◆ Exercise directions
Transcribe the entries exactly. Start at the top, stop after the line with "superseding indictment thereafter", and omit every picture.

◆ Records for the task

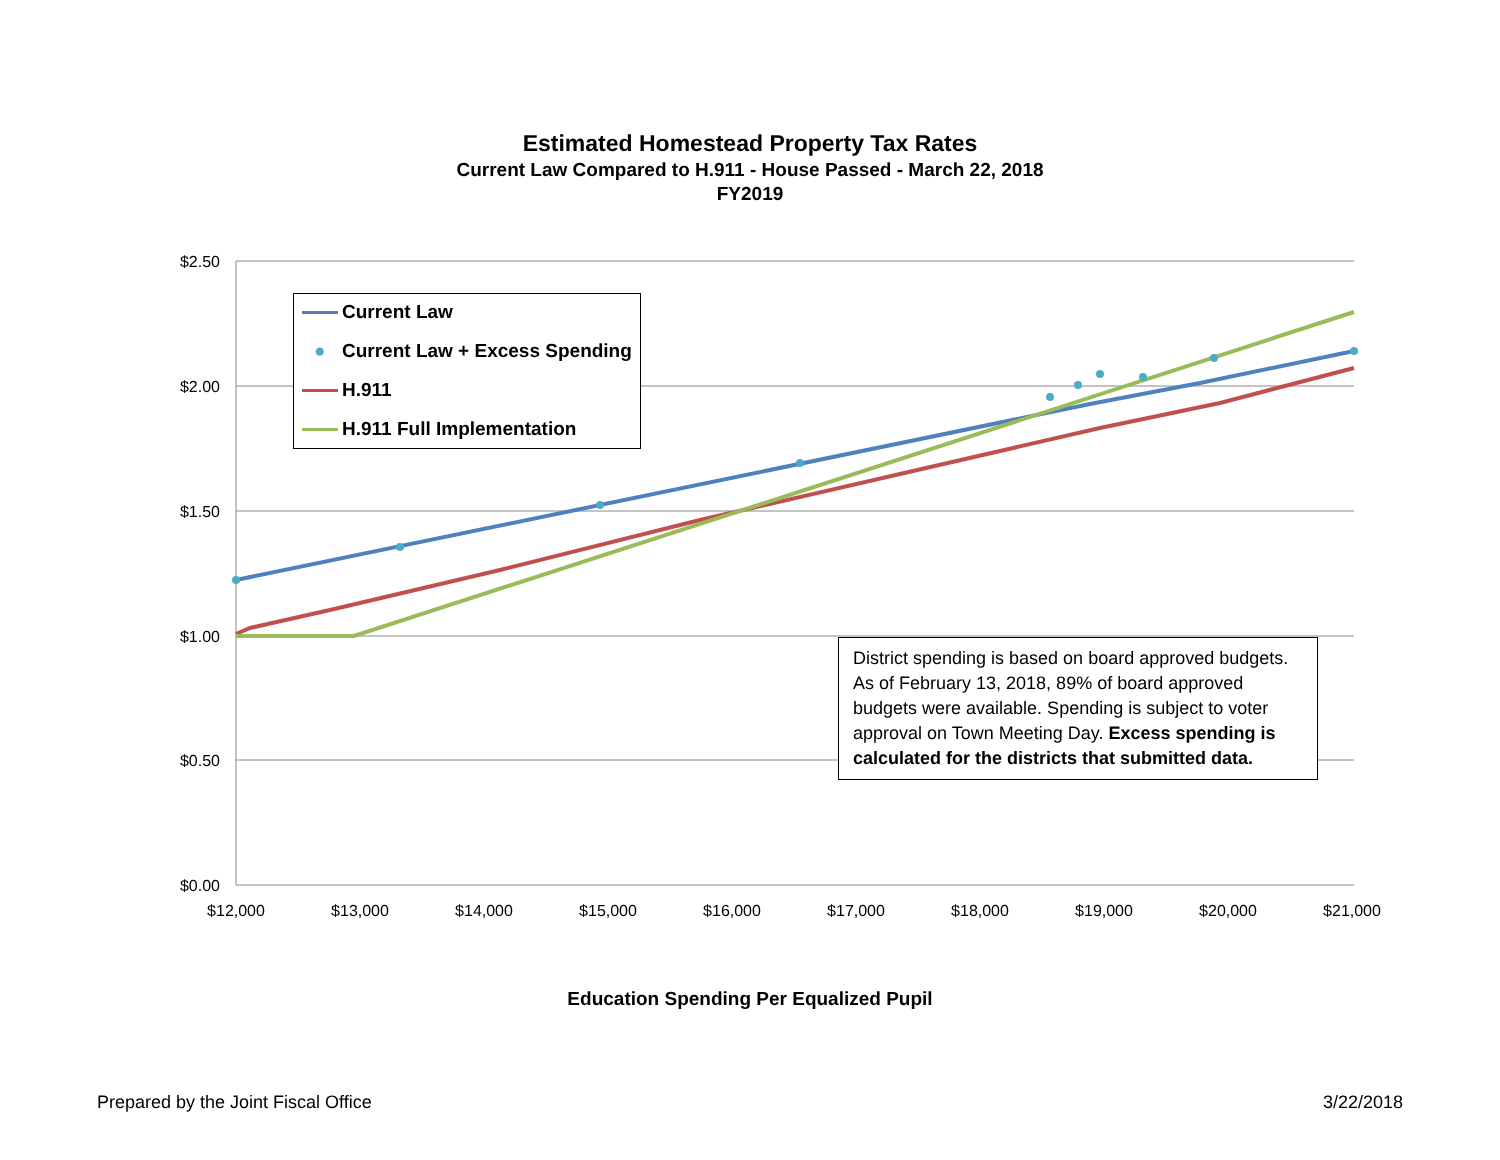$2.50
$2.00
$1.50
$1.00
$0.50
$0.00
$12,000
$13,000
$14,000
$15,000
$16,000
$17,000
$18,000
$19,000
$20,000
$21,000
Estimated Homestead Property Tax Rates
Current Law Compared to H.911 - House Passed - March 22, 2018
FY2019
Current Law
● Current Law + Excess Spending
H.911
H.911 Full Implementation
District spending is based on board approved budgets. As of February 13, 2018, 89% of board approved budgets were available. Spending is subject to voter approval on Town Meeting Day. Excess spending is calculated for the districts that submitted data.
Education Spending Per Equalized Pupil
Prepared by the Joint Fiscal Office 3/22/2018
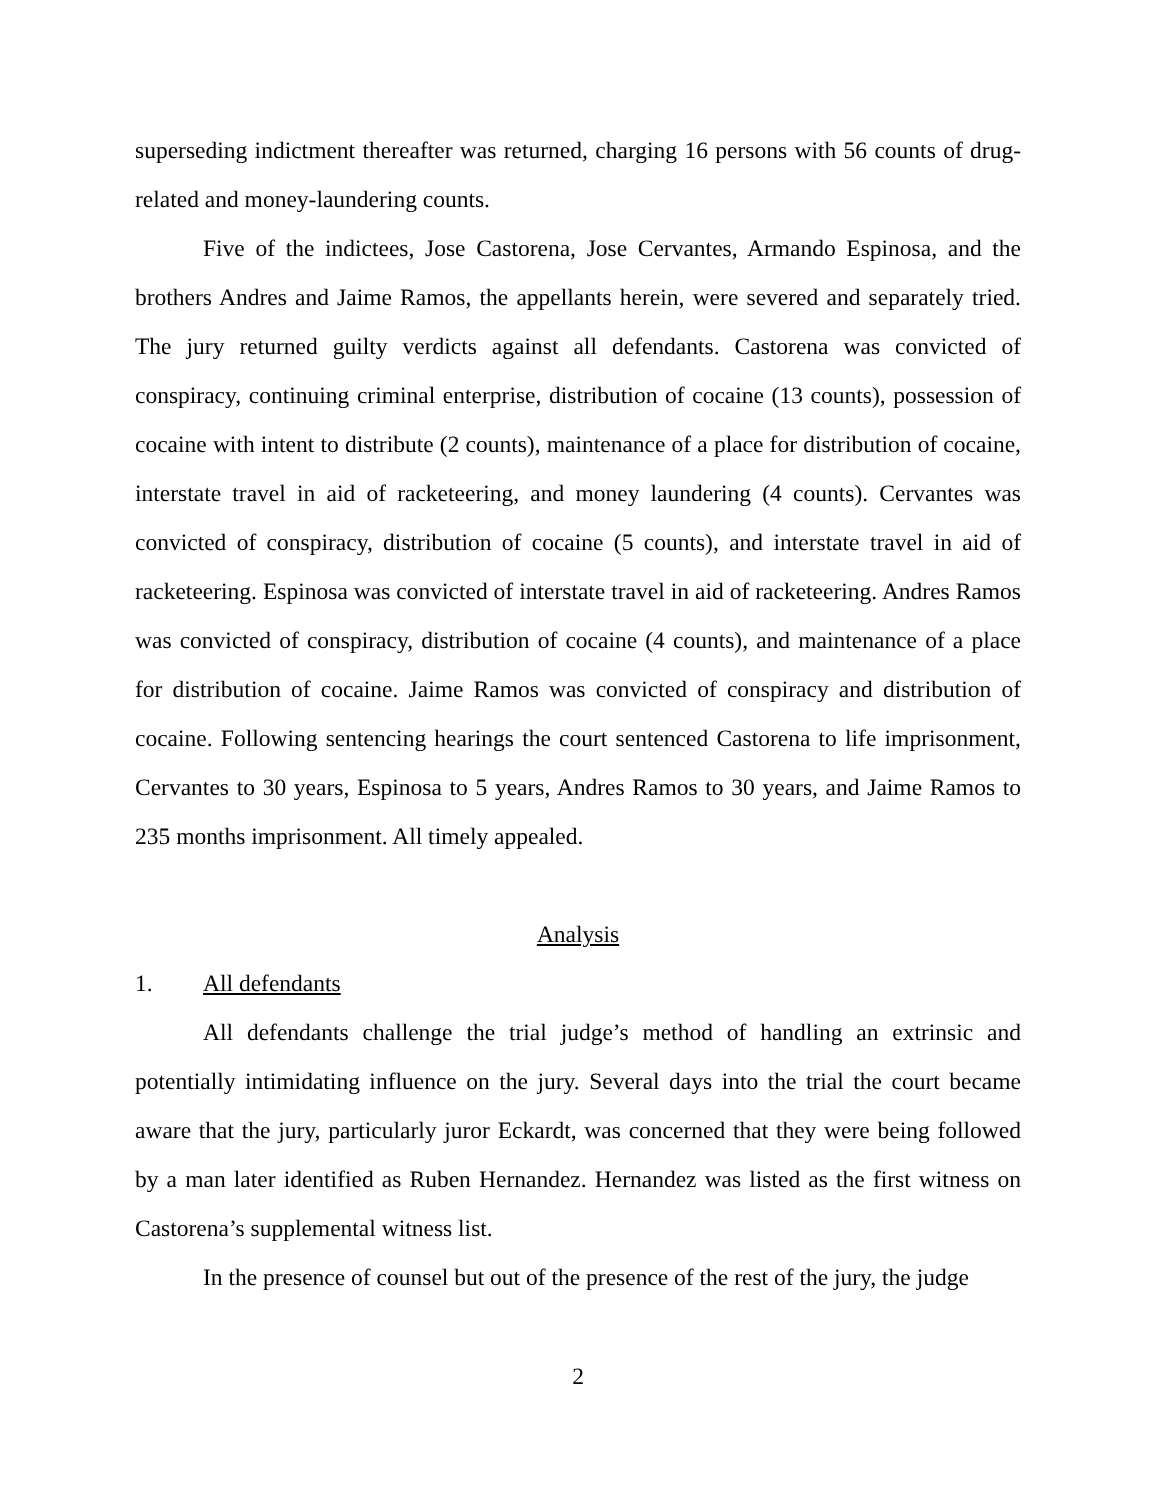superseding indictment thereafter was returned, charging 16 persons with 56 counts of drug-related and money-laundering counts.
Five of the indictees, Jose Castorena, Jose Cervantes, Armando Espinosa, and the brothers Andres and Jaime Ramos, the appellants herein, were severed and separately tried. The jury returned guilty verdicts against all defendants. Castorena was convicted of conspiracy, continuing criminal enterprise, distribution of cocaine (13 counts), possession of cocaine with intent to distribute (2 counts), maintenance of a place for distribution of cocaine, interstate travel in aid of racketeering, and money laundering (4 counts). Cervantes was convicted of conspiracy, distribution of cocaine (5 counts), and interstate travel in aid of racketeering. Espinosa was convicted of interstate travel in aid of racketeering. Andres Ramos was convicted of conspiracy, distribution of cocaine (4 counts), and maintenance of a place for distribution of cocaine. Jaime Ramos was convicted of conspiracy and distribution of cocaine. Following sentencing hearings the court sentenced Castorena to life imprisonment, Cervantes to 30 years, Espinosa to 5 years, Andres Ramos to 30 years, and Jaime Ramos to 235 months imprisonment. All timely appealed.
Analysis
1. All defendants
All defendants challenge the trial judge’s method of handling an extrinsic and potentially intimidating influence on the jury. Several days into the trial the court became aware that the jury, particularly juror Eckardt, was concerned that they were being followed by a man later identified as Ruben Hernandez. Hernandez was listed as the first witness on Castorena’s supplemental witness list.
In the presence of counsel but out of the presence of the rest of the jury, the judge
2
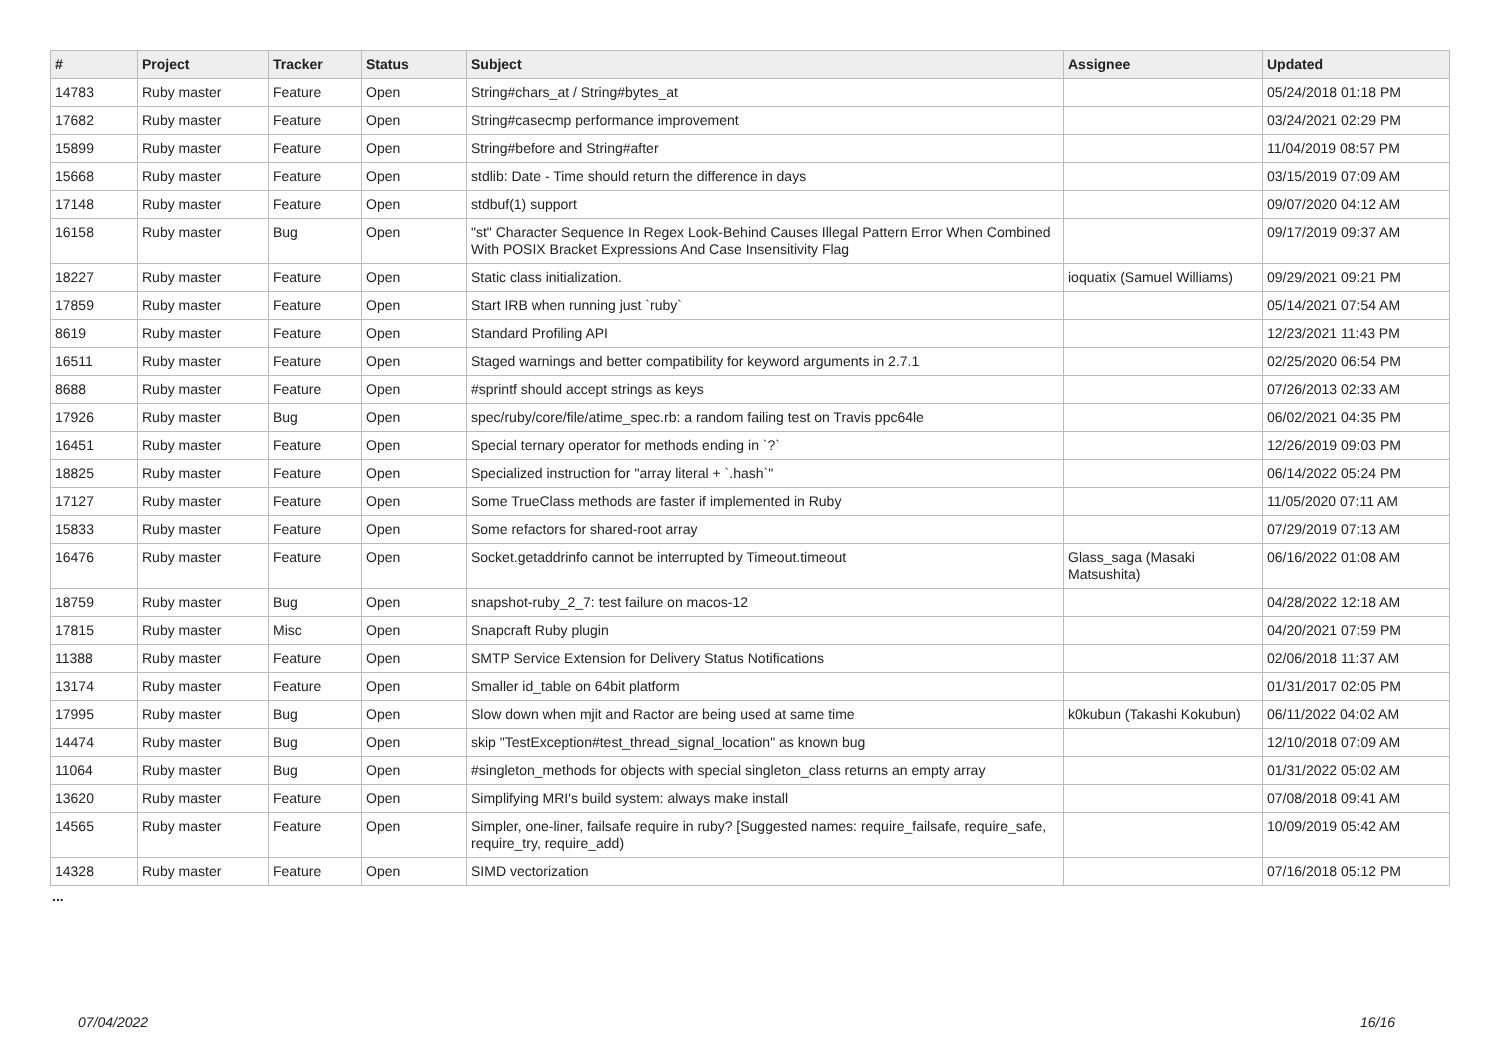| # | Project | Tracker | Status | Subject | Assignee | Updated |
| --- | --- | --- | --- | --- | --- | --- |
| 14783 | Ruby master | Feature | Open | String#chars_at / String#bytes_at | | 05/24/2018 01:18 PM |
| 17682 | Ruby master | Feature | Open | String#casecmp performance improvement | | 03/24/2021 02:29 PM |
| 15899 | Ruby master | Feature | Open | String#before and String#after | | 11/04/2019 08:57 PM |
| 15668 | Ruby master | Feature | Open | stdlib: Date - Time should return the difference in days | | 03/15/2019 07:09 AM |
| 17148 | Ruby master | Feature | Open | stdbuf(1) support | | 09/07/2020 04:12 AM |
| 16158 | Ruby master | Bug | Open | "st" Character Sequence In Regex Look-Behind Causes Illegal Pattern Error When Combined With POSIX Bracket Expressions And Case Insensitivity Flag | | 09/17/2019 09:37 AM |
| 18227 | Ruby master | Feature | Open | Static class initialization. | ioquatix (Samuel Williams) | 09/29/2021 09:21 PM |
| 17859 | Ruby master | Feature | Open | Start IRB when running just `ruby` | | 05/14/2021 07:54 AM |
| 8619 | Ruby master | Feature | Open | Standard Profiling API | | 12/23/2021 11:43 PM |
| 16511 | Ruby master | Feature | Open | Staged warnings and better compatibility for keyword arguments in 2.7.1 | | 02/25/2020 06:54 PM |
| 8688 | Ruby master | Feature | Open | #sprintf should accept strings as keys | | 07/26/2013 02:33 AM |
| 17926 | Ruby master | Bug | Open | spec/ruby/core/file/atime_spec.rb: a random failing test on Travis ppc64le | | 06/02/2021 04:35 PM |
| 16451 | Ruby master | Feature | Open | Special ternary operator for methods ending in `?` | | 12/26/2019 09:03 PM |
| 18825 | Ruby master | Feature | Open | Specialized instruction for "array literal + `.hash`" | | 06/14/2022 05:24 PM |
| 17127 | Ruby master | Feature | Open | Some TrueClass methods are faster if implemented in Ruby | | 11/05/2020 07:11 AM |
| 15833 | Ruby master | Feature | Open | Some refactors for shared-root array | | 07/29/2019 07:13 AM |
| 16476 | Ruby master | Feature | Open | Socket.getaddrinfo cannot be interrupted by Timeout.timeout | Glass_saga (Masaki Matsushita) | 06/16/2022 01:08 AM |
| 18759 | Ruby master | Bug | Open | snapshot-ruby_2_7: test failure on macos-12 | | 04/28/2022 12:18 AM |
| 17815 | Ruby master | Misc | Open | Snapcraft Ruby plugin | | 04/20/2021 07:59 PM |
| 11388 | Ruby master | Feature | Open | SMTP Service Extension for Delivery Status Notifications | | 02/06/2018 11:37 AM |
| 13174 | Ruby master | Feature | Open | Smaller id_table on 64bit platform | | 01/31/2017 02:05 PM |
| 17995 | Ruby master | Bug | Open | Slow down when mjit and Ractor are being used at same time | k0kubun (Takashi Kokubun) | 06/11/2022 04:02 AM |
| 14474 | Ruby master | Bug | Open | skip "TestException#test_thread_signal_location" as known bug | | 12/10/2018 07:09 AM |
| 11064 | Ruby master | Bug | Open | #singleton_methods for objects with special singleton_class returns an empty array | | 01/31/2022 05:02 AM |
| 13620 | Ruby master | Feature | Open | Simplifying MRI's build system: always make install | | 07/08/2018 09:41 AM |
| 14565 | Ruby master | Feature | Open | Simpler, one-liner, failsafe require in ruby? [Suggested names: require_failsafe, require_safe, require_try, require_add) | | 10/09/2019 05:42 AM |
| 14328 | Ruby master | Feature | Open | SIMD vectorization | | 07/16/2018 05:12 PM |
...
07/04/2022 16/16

◆ Worked solution
$2.50
$2.00
$1.50
$1.00
$0.50
$0.00
$12,000
$13,000
$14,000
$15,000
$16,000
$17,000
$18,000
$19,000
$20,000
$21,000
Estimated Homestead Property Tax Rates
Current Law Compared to H.911 - House Passed - March 22, 2018
FY2019
Current Law
● Current Law + Excess Spending
H.911
H.911 Full Implementation
District spending is based on board approved budgets. As of February 13, 2018, 89% of board approved budgets were available. Spending is subject to voter approval on Town Meeting Day. Excess spending is calculated for the districts that submitted data.
Education Spending Per Equalized Pupil
Prepared by the Joint Fiscal Office 3/22/2018
superseding indictment thereafter was returned, charging 16 persons with 56 counts of drug-related and money-laundering counts.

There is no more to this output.